En Granada se instauró entonces un mando sin piso democrático; antes bien, con los métodos que le dieron origen descalificados por sus patrocinadores de La Habana, y que se vio impelido a sitiar a los habitantes de su capital cuando el adversario exterior lo sitiaba a él para cortar su efímera existencia. Nos rehusamos a creer que en los designios de esta banda enceguecida y en entredicho reposara segura, no digamos la victoria, pero sí la honra de la bandera granadina. Por su parte, el pueblo, violentamente reprimido y bajo el toque de queda, estaba imposibilitado para movilizarse; no sabía qué esperar de los golpistas que así se comportaban como garantes de la continuación de la revolución, ni qué pensar de un coronel Tortoló Comas que Fidel Castro enviara la víspera para organizar y dirigir los destacamentos encargados de repeler la agresión foránea, siendo que esos destacamentos encontrábanse directa o indirectamente comprometidos con el asesinato del ex Primer Ministro y de todos modos apoyaban a los asesinos.

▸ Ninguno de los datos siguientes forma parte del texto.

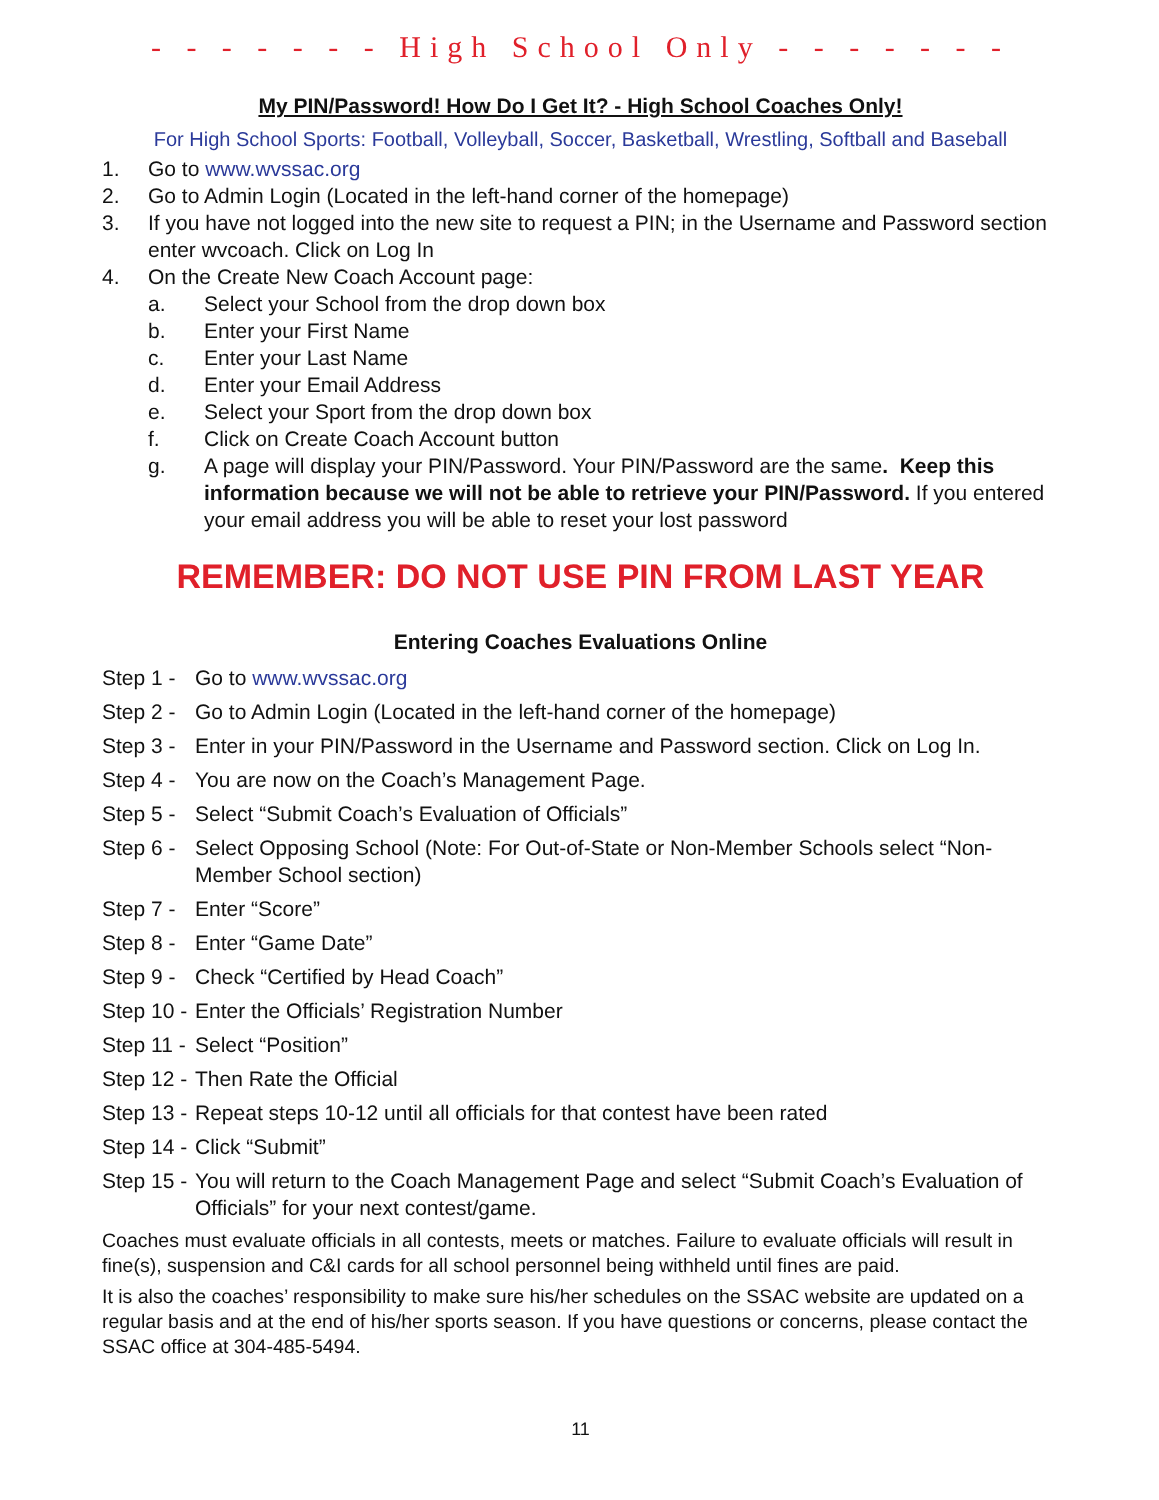- - - - - - - High School Only - - - - - - -
My PIN/Password! How Do I Get It? - High School Coaches Only!
For High School Sports: Football, Volleyball, Soccer, Basketball, Wrestling, Softball and Baseball
1. Go to www.wvssac.org
2. Go to Admin Login (Located in the left-hand corner of the homepage)
3. If you have not logged into the new site to request a PIN; in the Username and Password section enter wvcoach. Click on Log In
4. On the Create New Coach Account page:
a. Select your School from the drop down box
b. Enter your First Name
c. Enter your Last Name
d. Enter your Email Address
e. Select your Sport from the drop down box
f. Click on Create Coach Account button
g. A page will display your PIN/Password. Your PIN/Password are the same. Keep this information because we will not be able to retrieve your PIN/Password. If you entered your email address you will be able to reset your lost password
REMEMBER: DO NOT USE PIN FROM LAST YEAR
Entering Coaches Evaluations Online
Step 1 - Go to www.wvssac.org
Step 2 - Go to Admin Login (Located in the left-hand corner of the homepage)
Step 3 - Enter in your PIN/Password in the Username and Password section. Click on Log In.
Step 4 - You are now on the Coach’s Management Page.
Step 5 - Select “Submit Coach’s Evaluation of Officials”
Step 6 - Select Opposing School (Note: For Out-of-State or Non-Member Schools select “Non-Member School section)
Step 7 - Enter “Score”
Step 8 - Enter “Game Date”
Step 9 - Check “Certified by Head Coach”
Step 10 - Enter the Officials’ Registration Number
Step 11 - Select “Position”
Step 12 - Then Rate the Official
Step 13 - Repeat steps 10-12 until all officials for that contest have been rated
Step 14 - Click “Submit”
Step 15 - You will return to the Coach Management Page and select “Submit Coach’s Evaluation of Officials” for your next contest/game.
Coaches must evaluate officials in all contests, meets or matches. Failure to evaluate officials will result in fine(s), suspension and C&I cards for all school personnel being withheld until fines are paid.
It is also the coaches’ responsibility to make sure his/her schedules on the SSAC website are updated on a regular basis and at the end of his/her sports season. If you have questions or concerns, please contact the SSAC office at 304-485-5494.
11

Demasiada candidez aceptar que los cubanos, quienes han aprendido las malas artes de la intriga y la maquinación, tras trasegar tanto tiempo por el mundo en su carácter de correveidiles de los soviéticos, se hayan privado de participar o de instigar los episodios del 14 y del 19 de octubre, con la trascendencia que éstos tenían para el futuro de su política a escala insular y regional, y contando, de ñapa, con cerca de mil expertos asesores, casi la mitad del ejército nativo, susceptibles de transformarse en cuerpos regulares de combate como se confirmó.

Hay algo más. Los socialimperialistas y sus seguidores se inclinan a preservarle a Bishop, una vez sepultado, la aureola de intermediario radical y dócil que lo distinguiera durante su mandato. Sin embargo se sospecha que sus viejas lealtades comenzaban a extenuarse. En junio de 1983 viajó a Washington con motivo de una reunión de la OEA y traslumbró allí una posición conciliadora con los Estados Unidos; se entrevistó muy en secreto con William Clark, el encargado de velar por la seguridad del imperio, y a su regreso a Saint George llegó con un préstamo en el bolsillo de 15 millones de dólares autorizados por el Fondo Monetario Internacional. Aun cuando estamos al tanto de esa singular estrategia, que han tratado de instituir los "socialistas reales", de financiar con dinero americano las revoluciones regentadas por Moscú, y no ignoramos los empeños obligados del expansionismo por suavizar las tensiones en Centroamérica ante la contraofensiva del porfiado Ronald Reagan, lo curioso de este drama granadino, para expresarnos benignamente, es que las disensiones internas se agudizaron luego del referido viaje del gobernante sacrificado, y los cubanos, o hicieron todo para derrocarlo, o no hicieron nada para impedirlo. De cualquier forma, allí y en medio de la pantomima seudorevolucionaria, las contradicciones estatales se dirimieron a cuartelazo limpio y con sangrienta vindicta, a la usanza de los legendarios regímenes latinoamericanos que giran en la otra órbita.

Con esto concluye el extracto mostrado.